[Data section]

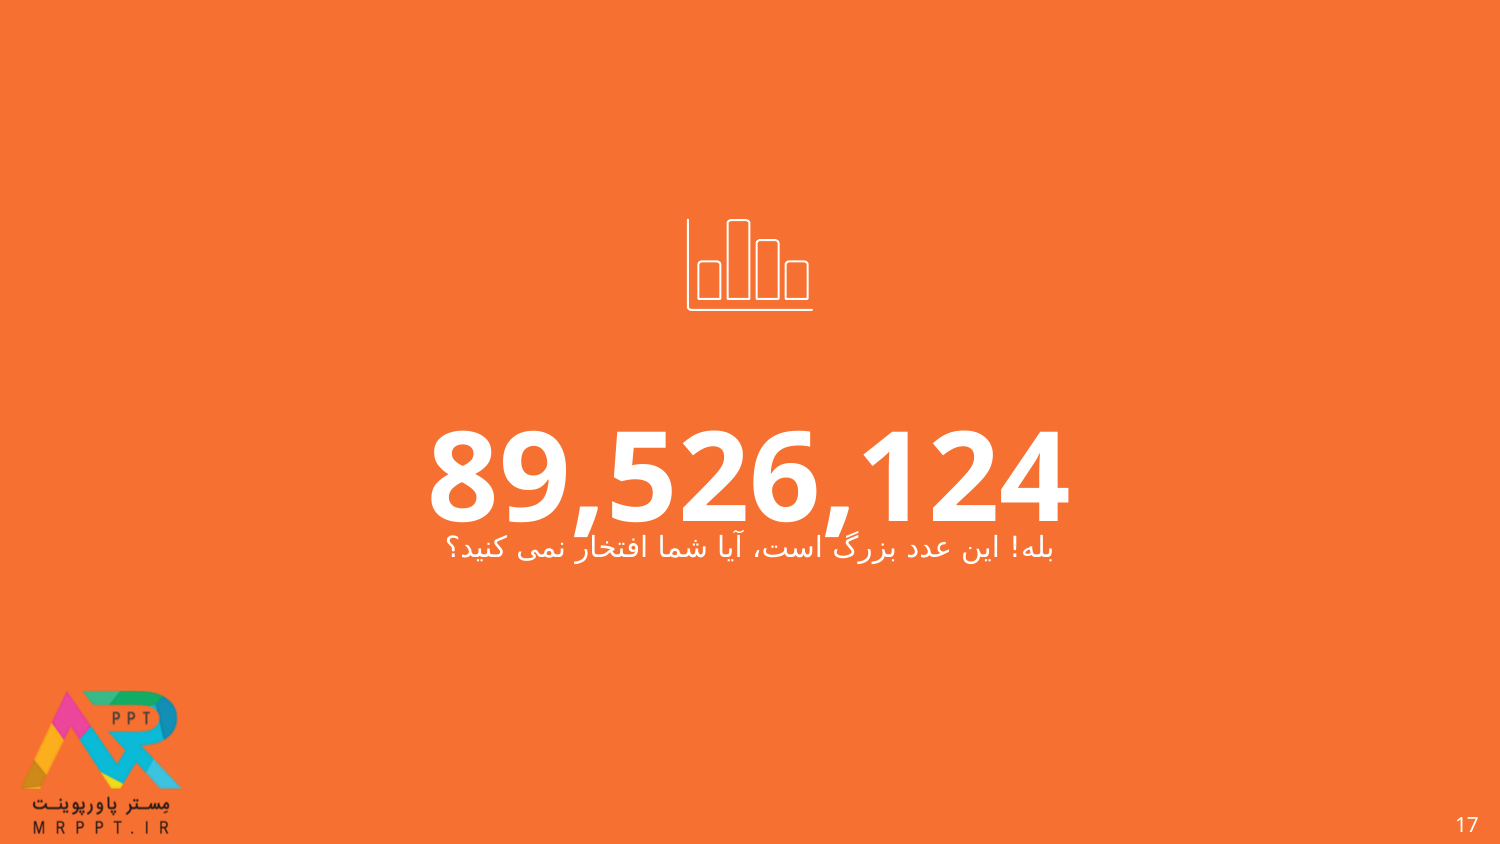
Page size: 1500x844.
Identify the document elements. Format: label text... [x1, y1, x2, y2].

title 89,526,124 [111, 231, 1387, 422]
slide_number 17 [1403, 779, 1494, 844]
picture [0, 682, 201, 844]
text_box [687, 219, 813, 311]
subtitle بله! این عدد بزرگ است، آیا شما افتخار نمی کنید؟ [112, 478, 1388, 608]
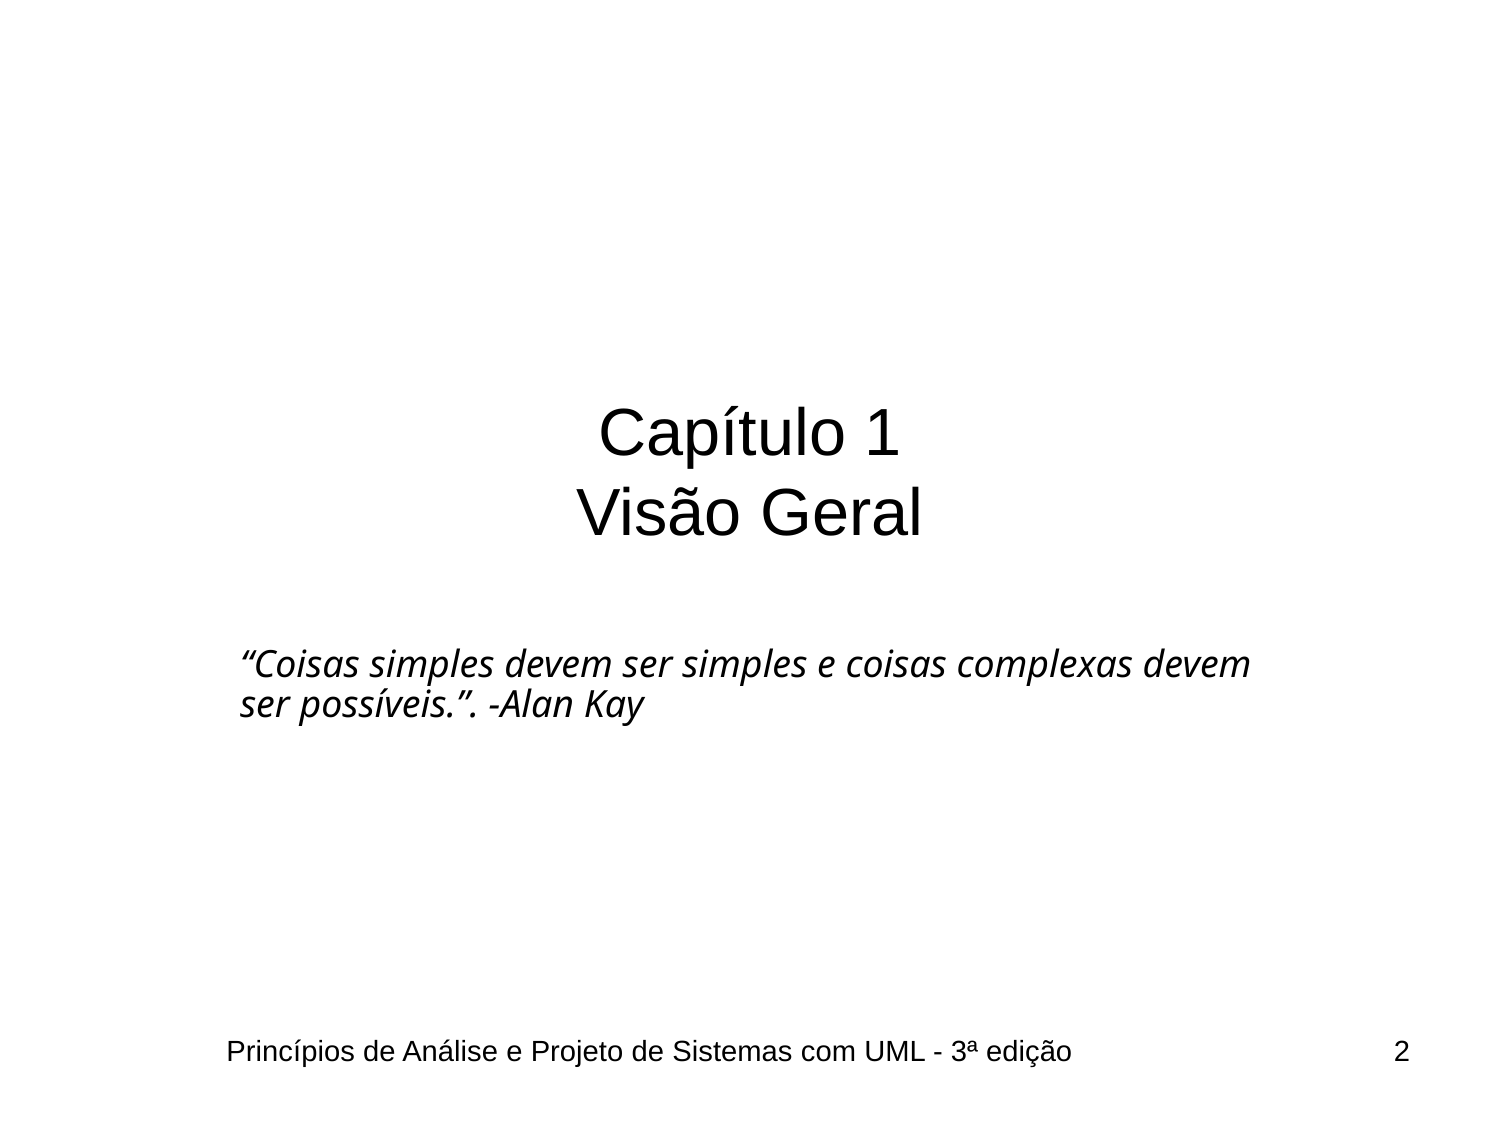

[/Data section]

(About this exercise):
The goal is an exact reprint of the entries, leaving out the pictures.

(Answer space):
Page size: 1500x844.
Identify the document elements. Format: label text... [x1, y1, x2, y2].

title 89,526,124 [111, 231, 1387, 422]
slide_number 17 [1403, 779, 1494, 844]
picture [0, 682, 201, 844]
text_box [687, 219, 813, 311]
subtitle بله! این عدد بزرگ است، آیا شما افتخار نمی کنید؟ [112, 478, 1388, 608]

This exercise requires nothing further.